Configuration Notes:

  • Use existing Redis instance from BullMQ setup (ADR-008)
  • No additional configuration needed for 2-queue setup
  • Queue names: ai-realtime and ai-batch (auto-created by BullMQ)

Troubleshooting:

  • Connection timeout: Check Redis service status and network connectivity
  • Memory overflow: Monitor Redis memory usage, enable maxmemory policy if needed
  • Queue not created: Check BullMQ configuration in backend/src/config/bullmq.config.ts

4. Backend Dependencies (NestJS + AI Libraries)

Requirements:

  • Node.js: ≥ 18.x (LTS)
  • npm/pnpm: Latest version
  • TypeScript: ≥ 5.x

Required Packages:

# Navigate to backend directory
cd backend

# Check installed packages
npm ls @qdrant/js-client-rest
# Expected: @qdrant/js-client-rest@1.x.x

# Check other AI-related packages
npm ls bullmq ioredis
# Expected: bullmq@5.x.x, ioredis@5.x.x

# Install missing packages (if any)
npm install @qdrant/js-client-rest
npm install bullmq ioredis --save

Verification Steps:

# 1. Check package.json
cat package.json | grep -A 5 "dependencies"
# Expected: Should include @qdrant/js-client-rest, bullmq, ioredis

# 2. Verify TypeScript compilation
npm run build
# Expected: No compilation errors

# 3. Check environment variables
cat .env | grep -E "OLLAMA|QDRANT|OCR|REDIS"
# Expected: All AI-related variables set (see Environment Variables section)

Troubleshooting:

  • Package not found: Run npm install to restore dependencies
  • TypeScript errors: Check tsconfig.json and type definitions
  • Env variables missing: Copy from .env.example and configure

5. PaddleOCR Sidecar (OCR Engine)

Requirements:

  • Python: ≥ 3.8
  • PaddlePaddle: ≥ 2.5.0
  • PaddleOCR: ≥ 2.7.0
  • API Server: HTTP endpoint on port 8765 (default)

ASSIGNED TASK 1:
Decide whether each statement agrees with the setup notes, answering yes or no and quoting the deciding words: (a) the queues are named ai-realtime and ai-batch and are created automatically by BullMQ; (b) the PaddleOCR sidecar needs Python 3.10 or later; (c) the PaddleOCR API server uses port 8080 by default.
ASSIGNED TASK 2:
Reproduce a passage from the setup notes. Begin at the words "# 3. Check environment" and stop after "Environment Variables section)".
The lines in the collected data play no role here.

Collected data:

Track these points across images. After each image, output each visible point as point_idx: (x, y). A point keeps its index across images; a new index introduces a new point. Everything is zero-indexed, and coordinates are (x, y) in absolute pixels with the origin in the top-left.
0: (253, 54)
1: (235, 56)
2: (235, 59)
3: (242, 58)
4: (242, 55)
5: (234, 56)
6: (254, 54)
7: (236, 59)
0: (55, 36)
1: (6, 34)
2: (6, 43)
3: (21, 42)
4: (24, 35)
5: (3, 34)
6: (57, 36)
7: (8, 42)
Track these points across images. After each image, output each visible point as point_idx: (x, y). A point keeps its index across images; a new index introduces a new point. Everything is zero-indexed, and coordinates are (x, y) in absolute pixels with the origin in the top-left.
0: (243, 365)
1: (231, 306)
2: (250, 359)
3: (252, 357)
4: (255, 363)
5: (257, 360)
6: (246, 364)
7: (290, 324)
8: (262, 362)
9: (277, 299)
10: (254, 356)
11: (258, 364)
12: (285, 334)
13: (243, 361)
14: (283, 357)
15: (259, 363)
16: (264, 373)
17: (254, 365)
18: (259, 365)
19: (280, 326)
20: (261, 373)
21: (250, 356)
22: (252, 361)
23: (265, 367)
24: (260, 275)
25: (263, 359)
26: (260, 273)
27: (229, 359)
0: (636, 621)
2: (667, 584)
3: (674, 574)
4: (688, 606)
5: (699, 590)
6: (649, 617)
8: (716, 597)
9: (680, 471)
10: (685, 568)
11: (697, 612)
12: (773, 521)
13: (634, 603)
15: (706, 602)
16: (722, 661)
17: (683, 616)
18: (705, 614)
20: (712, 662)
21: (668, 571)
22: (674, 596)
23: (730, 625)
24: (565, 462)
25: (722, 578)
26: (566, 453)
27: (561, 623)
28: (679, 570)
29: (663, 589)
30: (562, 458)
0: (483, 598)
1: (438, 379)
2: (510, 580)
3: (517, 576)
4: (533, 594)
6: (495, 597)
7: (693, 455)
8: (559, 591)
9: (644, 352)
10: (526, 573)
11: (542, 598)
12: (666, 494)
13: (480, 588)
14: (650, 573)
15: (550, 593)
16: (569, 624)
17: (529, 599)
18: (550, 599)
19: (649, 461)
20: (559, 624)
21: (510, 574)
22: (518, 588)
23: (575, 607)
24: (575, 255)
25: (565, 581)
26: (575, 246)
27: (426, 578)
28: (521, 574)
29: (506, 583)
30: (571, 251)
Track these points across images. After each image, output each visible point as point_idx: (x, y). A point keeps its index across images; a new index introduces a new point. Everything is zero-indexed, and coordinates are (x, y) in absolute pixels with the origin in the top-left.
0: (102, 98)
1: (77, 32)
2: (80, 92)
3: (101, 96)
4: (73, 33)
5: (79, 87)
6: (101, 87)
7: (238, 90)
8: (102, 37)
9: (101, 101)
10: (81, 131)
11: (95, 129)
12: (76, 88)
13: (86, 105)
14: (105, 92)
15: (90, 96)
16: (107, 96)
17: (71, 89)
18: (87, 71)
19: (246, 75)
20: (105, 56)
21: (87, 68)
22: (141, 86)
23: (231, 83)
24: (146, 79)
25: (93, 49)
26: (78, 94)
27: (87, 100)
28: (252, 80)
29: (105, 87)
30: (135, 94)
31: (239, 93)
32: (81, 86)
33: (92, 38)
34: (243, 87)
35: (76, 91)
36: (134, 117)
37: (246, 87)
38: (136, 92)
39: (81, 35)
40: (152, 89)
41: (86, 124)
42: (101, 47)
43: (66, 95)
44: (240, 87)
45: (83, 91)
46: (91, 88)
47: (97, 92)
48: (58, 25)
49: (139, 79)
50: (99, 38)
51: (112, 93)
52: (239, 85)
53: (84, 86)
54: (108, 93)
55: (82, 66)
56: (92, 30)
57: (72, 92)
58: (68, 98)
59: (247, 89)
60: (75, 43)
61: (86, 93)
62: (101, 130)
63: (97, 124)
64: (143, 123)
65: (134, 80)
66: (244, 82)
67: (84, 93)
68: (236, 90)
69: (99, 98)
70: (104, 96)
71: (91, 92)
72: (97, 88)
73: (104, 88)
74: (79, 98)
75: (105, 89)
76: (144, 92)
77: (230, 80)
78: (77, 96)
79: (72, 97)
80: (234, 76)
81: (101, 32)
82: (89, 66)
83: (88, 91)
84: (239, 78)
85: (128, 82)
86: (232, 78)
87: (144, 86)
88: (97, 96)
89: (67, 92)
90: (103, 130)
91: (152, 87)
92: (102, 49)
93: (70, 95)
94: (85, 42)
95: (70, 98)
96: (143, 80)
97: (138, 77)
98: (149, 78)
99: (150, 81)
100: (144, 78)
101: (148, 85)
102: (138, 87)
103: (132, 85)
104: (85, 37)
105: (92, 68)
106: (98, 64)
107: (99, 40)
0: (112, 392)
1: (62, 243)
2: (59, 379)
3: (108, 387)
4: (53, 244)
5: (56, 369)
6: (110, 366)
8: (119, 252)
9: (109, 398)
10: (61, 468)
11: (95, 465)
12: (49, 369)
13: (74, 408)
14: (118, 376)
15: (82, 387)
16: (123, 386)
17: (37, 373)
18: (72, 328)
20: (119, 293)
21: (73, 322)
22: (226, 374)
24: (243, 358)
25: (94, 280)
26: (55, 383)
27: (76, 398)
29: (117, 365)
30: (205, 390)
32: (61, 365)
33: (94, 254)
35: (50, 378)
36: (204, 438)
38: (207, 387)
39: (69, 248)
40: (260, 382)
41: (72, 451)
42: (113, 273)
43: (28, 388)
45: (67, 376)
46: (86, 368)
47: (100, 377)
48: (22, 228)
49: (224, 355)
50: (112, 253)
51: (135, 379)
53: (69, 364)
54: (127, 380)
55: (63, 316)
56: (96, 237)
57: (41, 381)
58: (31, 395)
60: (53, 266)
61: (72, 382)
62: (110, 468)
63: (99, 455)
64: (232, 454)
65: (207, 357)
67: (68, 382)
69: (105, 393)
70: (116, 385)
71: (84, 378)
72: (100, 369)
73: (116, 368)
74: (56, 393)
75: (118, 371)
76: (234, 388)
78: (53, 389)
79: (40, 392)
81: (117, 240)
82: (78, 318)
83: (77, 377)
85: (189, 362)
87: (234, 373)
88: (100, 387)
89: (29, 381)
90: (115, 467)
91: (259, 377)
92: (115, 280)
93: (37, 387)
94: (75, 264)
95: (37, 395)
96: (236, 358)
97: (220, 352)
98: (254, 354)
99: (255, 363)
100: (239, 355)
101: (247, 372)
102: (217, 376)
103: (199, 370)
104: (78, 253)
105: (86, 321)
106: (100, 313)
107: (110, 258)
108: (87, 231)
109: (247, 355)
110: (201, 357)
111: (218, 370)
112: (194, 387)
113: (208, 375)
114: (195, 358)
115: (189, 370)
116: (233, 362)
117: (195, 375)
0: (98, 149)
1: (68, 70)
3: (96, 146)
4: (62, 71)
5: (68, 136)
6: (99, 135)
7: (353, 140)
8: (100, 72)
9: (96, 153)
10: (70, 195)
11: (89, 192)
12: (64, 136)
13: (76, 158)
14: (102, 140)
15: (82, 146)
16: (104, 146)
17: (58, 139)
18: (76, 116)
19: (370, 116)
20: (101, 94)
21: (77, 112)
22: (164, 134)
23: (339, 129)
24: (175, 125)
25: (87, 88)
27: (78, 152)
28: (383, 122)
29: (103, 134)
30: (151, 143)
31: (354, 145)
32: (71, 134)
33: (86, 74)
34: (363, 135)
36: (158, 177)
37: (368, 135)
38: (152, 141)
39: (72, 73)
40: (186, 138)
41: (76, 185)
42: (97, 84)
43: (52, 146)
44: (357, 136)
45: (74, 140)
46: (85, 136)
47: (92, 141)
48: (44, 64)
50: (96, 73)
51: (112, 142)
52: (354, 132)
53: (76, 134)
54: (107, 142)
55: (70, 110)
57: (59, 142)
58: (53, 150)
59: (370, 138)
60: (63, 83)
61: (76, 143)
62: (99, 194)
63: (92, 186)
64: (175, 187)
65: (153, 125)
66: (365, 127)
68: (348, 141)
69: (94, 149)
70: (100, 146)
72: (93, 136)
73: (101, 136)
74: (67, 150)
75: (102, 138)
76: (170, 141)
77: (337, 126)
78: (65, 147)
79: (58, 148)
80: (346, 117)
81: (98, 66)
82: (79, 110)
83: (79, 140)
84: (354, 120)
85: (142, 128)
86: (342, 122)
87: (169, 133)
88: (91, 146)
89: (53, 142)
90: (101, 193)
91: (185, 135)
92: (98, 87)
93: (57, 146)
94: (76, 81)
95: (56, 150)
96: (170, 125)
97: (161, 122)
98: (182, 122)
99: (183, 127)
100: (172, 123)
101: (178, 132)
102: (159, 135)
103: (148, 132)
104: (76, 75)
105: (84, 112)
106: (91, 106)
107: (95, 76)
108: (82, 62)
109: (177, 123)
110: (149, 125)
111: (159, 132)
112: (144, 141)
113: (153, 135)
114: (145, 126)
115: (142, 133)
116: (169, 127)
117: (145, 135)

YOUR RESPONSE 1:
(a) Yes: "Queue names: ai-realtime and ai-batch (auto-created by BullMQ)"
(b) No: "Python: ≥ 3.8"
(c) No: "HTTP endpoint on port 8765 (default)"

YOUR RESPONSE 2:
# 3. Check environment variables
cat .env | grep -E "OLLAMA|QDRANT|OCR|REDIS"
# Expected: All AI-related variables set (see Environment Variables section)